27. Advocate Benest also contended that the possibility of an appeal in this case was limited. This is because no issues of law arise. The Royal Court trial will be solely on the facts. As is well known, the Court of Appeal is reluctant to interfere with the Royal Court's assessment of factual witness evidence unless there is a clear case of something having gone wrong. While the possibility of an appeal can never be ruled out, I consider there is force to the points made by Advocate Benest, which means that the prospect of an appeal on purely factual grounds is less than a case where there are complex points of law to be resolved before liability can be determined.
28. In relation to costs, given the clear demarcation between liability and quantum, as referred to above, the risk of duplication of costs is limited. In addition, if a split trial occurs, costs may be saved. At present both counsel accepted that the parties were too far apart on liability for a settlement to be concluded. A ruling on liability including contributory negligence may assist the parties in discussions on quantum. This may save significant costs. Obviously if the defendant is successful at a trial on liability, significant costs will also be saved.

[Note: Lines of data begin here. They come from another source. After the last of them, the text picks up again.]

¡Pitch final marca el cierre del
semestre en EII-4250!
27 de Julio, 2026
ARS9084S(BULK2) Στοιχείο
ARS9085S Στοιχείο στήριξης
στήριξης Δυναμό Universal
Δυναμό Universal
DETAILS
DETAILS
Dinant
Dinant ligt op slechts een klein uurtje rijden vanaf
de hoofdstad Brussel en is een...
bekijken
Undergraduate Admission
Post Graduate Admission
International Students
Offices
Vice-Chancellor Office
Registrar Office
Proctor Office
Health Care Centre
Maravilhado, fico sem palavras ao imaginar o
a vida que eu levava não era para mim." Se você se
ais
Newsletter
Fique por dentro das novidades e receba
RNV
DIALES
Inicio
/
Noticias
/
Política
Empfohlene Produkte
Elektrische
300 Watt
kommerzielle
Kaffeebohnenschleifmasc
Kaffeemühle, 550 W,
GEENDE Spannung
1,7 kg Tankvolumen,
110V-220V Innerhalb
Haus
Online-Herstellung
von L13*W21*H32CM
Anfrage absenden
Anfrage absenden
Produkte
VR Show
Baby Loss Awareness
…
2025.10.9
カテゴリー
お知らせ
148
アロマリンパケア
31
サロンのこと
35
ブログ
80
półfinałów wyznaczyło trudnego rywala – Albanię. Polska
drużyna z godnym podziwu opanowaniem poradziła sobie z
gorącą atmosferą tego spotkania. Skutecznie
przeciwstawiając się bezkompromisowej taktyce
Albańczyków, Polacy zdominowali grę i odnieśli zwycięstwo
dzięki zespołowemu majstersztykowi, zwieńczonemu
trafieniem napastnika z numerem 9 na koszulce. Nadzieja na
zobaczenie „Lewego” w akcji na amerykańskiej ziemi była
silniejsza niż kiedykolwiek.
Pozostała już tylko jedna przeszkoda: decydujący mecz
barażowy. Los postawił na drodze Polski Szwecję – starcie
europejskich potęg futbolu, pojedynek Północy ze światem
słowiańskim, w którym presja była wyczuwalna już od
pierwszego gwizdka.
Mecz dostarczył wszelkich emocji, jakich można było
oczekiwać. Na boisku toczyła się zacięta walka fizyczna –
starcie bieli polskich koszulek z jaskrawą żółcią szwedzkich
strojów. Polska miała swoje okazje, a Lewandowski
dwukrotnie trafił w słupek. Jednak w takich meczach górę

29. While a split trial in one sense may lead to increased pressure on the court in terms of its time and process, it may also save court time if the matter settles. This is not therefore a factor that assists either party.
30. Advocate Ingram finally raised quite properly the issue of whether separate hearings would cause undue stress on the plaintiff. In relation to this issue, firstly, the plaintiff may not be able to give evidence at all. Advocate Benest informed the court that presently the plaintiff did not have the capacity to give evidence. He also indicated that he was considering making an application for a curator to be appointed. This has not occurred previously as BenestLaw had only relatively recently been appointed. If the plaintiff is able to give evidence, that is a factor those advising him and his mother have taken into account in making this application. If they are prepared to accept the risk of additional stress, this is not a factor that counts against ordering a split trial.
31. My conclusion for the above reasons, in exercise of the discretion vested in me by the provisions of the Rules to which I have referred, was that the interest of justice in this case were best served by ordering split trials.
32. Finally, I would like to thank both counsel for their helpful submissions in relation to both the principle of whether the court can order split trials and how it should approach the exercise of its powers.